Task prompt: Establish how many lines in the entries hold the string "each". The number by itself is the whole answer.

Dataset entries:
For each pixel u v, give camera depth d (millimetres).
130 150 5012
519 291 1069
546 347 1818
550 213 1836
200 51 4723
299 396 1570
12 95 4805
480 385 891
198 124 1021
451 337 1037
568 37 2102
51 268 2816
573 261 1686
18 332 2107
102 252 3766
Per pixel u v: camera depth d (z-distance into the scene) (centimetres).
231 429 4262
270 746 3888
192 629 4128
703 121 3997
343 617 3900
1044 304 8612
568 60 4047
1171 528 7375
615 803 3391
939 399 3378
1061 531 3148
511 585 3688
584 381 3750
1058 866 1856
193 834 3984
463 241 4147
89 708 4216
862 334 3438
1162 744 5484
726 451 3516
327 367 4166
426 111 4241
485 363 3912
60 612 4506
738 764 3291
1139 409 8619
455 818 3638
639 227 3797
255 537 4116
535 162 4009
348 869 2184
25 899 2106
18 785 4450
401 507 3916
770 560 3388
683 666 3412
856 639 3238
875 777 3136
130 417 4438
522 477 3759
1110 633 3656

* * *

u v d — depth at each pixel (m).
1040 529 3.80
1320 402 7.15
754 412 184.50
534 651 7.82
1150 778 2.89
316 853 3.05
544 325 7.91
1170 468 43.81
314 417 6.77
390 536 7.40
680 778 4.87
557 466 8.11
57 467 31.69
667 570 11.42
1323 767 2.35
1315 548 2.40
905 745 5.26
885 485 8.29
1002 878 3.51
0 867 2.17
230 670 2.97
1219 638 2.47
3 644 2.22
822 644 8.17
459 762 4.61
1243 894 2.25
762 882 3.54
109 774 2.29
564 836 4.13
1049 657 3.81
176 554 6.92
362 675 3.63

Response to this task: 2